Game Review - Tales from the Dragon Mountain: The Strix


Game Review - Tales From The Dragon Mountain: The Strix
Score: +1/-7
Summary: Old school adventure game with the right settings. Otherwise no redeeming features. The sequel, "The Lair", has VASTLY improved graphics and animated cutscenes.
-- Compared with contemporary games, the artwork is primitive 3D. Since there is basically no critical animation involved, they might have been better off going for a superior static 2D artwork like most casual hidden object games. Character artwork is also too simple/featureless to compete in the current market.
--- Bad art and gameplay can be rescued by a fantastic story. However, here the clichéd story is badly executed with (among other things) poor pacing, lack of tension, and anticlimactic events.
- Cringeworthy dialogue. Not sure if this was the result of something lost in translation.

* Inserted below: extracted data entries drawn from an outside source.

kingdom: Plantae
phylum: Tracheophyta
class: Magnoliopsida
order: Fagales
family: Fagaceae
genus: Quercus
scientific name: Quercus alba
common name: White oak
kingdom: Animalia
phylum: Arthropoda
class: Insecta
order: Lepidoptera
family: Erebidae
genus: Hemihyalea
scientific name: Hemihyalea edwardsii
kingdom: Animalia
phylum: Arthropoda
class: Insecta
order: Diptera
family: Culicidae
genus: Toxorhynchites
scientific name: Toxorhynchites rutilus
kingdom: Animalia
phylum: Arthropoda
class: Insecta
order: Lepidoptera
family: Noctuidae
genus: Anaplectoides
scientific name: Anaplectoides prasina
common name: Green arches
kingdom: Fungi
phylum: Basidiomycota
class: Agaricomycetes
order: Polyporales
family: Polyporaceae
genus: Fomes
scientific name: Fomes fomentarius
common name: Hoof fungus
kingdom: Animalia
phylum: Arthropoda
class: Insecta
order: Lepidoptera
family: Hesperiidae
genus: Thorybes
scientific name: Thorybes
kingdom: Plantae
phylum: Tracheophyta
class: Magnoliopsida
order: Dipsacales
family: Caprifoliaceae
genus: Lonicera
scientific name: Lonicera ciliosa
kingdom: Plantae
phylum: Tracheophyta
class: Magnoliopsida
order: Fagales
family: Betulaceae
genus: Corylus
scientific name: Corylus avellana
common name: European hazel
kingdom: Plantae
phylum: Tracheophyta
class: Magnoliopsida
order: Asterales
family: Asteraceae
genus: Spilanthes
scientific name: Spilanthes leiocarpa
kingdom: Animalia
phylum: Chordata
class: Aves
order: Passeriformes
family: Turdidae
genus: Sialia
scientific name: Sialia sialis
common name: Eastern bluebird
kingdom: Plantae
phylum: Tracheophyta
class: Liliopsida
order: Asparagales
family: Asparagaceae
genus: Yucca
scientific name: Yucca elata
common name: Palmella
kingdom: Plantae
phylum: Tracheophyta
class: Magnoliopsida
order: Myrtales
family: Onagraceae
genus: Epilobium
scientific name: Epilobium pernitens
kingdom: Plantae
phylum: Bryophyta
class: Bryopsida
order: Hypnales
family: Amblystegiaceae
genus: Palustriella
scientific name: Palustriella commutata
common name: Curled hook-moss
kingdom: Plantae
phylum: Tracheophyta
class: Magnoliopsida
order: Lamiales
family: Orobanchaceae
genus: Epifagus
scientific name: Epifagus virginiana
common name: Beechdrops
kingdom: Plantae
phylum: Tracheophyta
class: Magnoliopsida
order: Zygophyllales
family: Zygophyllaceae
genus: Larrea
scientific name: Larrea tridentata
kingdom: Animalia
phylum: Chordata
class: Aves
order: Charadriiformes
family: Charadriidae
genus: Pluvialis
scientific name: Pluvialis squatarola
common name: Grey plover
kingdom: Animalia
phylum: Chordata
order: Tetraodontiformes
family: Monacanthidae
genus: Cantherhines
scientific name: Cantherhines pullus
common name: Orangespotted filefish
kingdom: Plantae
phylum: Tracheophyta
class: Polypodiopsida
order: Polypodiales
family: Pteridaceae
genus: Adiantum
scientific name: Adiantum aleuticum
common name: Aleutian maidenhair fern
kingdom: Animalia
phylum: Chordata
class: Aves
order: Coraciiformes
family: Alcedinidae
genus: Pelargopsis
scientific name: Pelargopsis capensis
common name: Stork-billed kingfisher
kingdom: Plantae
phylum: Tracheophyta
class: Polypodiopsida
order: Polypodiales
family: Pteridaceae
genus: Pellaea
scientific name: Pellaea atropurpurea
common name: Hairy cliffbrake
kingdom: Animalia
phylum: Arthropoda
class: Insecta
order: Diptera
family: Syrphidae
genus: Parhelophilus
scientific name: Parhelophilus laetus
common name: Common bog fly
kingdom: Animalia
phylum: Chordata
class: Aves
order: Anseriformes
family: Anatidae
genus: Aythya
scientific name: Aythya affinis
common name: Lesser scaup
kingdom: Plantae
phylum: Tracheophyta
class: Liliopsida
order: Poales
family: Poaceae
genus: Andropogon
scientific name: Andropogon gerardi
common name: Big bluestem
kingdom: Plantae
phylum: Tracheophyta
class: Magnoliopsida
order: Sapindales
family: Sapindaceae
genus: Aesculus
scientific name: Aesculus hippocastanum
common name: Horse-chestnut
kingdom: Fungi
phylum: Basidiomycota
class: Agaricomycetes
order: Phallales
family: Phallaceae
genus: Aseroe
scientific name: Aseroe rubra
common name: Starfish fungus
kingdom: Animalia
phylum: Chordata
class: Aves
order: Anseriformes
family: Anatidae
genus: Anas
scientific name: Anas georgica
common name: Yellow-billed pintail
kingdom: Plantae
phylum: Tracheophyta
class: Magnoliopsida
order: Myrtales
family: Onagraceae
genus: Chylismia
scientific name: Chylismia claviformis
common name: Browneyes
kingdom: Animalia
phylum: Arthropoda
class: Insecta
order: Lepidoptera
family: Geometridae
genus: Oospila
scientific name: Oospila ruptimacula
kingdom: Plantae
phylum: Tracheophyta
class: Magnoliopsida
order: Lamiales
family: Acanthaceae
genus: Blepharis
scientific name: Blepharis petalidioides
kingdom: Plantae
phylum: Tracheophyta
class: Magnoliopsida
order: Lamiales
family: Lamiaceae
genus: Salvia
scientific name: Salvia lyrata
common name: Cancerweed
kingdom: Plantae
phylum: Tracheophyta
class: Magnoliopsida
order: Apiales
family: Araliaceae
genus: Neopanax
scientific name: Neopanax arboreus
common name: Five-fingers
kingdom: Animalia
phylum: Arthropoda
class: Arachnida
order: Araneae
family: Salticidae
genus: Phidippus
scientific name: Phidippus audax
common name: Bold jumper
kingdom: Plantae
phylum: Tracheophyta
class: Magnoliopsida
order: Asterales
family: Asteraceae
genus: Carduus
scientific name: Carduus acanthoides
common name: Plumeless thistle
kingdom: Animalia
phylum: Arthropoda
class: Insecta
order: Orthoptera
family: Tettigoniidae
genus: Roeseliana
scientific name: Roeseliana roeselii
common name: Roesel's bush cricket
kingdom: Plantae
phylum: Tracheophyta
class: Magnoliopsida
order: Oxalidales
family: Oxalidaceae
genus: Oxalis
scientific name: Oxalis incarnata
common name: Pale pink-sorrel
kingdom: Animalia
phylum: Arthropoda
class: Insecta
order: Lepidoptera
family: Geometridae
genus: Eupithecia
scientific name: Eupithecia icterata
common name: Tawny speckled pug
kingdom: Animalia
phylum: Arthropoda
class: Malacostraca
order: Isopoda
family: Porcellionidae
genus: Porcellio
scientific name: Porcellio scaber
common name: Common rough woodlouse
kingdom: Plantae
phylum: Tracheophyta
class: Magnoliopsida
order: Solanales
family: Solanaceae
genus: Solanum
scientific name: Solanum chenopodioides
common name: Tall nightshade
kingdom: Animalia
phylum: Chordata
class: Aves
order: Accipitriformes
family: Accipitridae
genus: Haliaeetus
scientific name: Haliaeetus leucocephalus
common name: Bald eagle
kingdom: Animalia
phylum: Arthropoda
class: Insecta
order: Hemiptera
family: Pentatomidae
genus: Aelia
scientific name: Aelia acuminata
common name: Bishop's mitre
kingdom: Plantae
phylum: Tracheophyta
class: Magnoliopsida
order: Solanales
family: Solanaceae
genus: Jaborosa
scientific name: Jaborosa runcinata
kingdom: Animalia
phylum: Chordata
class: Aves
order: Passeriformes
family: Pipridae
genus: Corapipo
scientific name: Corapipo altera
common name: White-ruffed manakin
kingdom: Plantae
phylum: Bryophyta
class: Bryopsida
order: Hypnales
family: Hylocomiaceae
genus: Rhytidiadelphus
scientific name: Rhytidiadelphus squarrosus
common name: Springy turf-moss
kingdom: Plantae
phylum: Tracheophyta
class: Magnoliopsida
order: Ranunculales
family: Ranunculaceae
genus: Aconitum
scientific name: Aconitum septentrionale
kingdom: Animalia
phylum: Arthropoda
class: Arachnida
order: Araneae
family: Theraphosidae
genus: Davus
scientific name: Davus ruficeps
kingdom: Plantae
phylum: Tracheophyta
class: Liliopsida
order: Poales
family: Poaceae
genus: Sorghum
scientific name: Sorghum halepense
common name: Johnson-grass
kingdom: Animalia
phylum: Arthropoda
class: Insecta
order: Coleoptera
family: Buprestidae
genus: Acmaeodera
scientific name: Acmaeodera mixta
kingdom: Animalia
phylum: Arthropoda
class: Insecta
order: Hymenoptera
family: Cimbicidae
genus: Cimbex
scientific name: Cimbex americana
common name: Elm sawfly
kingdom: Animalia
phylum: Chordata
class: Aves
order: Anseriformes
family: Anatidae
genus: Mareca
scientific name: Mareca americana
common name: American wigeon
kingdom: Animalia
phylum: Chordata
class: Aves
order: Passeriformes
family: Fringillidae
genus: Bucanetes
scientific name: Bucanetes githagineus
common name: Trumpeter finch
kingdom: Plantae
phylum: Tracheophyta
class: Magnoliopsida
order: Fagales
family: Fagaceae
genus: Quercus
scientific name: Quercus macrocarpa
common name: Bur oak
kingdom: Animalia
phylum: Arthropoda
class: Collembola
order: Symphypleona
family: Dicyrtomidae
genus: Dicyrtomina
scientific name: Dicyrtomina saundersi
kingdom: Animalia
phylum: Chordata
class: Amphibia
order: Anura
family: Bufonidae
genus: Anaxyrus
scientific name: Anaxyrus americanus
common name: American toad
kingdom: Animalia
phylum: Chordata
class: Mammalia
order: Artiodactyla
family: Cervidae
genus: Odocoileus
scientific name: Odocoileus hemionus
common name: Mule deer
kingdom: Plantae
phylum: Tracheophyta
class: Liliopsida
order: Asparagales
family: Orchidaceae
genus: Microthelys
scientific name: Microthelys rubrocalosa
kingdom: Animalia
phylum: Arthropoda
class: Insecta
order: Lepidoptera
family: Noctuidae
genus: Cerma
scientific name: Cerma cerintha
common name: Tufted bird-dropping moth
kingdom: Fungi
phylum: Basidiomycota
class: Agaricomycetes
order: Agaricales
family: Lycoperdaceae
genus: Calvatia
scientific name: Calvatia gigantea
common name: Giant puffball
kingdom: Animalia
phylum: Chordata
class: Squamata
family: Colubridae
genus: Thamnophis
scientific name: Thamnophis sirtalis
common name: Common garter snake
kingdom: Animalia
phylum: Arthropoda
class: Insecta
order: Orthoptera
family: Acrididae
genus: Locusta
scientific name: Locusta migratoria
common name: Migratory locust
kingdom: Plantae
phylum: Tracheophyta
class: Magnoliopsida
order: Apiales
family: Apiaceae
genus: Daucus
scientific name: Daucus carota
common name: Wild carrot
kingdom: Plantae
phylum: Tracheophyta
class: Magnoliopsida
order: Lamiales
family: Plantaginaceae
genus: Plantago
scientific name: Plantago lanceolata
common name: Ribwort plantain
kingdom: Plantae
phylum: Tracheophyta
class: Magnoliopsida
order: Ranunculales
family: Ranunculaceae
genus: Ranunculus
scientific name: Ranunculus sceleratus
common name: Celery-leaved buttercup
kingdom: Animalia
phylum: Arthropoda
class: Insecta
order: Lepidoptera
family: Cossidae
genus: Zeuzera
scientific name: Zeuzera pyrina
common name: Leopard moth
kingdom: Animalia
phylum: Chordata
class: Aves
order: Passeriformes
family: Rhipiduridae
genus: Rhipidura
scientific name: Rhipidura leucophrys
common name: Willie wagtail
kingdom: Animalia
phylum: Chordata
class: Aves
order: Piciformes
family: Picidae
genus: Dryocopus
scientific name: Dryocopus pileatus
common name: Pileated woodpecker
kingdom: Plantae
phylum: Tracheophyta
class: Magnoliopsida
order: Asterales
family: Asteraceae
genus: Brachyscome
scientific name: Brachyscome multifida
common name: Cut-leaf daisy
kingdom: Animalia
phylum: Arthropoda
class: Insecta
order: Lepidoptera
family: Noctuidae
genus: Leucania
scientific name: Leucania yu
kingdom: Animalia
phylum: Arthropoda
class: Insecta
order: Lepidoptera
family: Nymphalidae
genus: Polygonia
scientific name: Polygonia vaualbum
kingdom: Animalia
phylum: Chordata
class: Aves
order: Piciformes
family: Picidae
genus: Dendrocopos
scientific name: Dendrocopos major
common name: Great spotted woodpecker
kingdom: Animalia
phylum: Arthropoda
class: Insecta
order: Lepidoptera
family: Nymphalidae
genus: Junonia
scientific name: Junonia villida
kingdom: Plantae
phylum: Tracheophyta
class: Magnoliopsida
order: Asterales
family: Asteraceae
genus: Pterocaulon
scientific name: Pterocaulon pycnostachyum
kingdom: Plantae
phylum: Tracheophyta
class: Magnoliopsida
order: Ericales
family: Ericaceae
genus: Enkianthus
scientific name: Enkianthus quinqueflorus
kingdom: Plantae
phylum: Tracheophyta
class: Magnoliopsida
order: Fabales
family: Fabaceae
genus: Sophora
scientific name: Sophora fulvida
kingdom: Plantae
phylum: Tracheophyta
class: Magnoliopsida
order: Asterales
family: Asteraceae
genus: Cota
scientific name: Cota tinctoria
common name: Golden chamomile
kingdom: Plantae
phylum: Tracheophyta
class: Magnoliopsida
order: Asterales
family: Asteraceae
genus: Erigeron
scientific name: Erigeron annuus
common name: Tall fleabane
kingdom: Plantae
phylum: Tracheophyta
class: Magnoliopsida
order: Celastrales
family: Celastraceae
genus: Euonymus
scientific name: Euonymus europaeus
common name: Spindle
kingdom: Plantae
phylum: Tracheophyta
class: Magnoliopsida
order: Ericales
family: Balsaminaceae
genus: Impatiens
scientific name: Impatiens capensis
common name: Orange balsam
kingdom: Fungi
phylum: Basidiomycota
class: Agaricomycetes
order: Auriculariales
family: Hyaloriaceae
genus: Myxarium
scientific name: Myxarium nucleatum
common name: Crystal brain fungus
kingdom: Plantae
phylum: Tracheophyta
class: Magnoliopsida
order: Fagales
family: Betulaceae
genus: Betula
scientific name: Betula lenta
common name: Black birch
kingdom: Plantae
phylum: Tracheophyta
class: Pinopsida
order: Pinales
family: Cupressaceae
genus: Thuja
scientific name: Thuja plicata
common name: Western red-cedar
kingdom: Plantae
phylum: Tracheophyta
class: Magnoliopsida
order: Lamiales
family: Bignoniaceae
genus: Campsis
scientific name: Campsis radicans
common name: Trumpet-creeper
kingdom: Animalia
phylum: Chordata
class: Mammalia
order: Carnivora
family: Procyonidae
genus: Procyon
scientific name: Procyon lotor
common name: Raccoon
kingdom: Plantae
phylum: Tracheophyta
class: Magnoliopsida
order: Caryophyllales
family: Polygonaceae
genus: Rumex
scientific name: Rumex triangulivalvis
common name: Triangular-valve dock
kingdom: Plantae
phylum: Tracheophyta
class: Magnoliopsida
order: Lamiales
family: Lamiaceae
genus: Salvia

- Glaring errors. Just the one main one involving fish, but it is so obvious that they should have fixed it. In the pictures below, the left screen shows the type of fish moving around in the fountain. The right side shows the fish you catch when you click on one of them (see bottom inventory bar, right side, the fish in the circle). What you get is nothing like what was in the fountain!

+ Probably the only redeeming feature is the ability to set the amount of user-interface hints/feedback you receive. You can nearly absolutely nothing, even, if you use system cursors and do not get contextual cursor changes. This means you can play the game without any real direction -- just as if you were the protagonist thrown into the situation. There is something "realistic" in the resulting difficulty from lack of prompting--Which is a different sort of challenge as you are not so hand-held as with most games into knowing what can be clicked on and what you need to find.
-0 Initially, objects are often found in plausible locations (e.g., a spare gear sitting on a shelf) but as the game progresses, however, objects are found in increasingly implausible locations in an attempt to make the game challenging. This unfortunately detracts from the "realism", but it is not properly counted as a negative point because the genre is full of this sort of nonsense.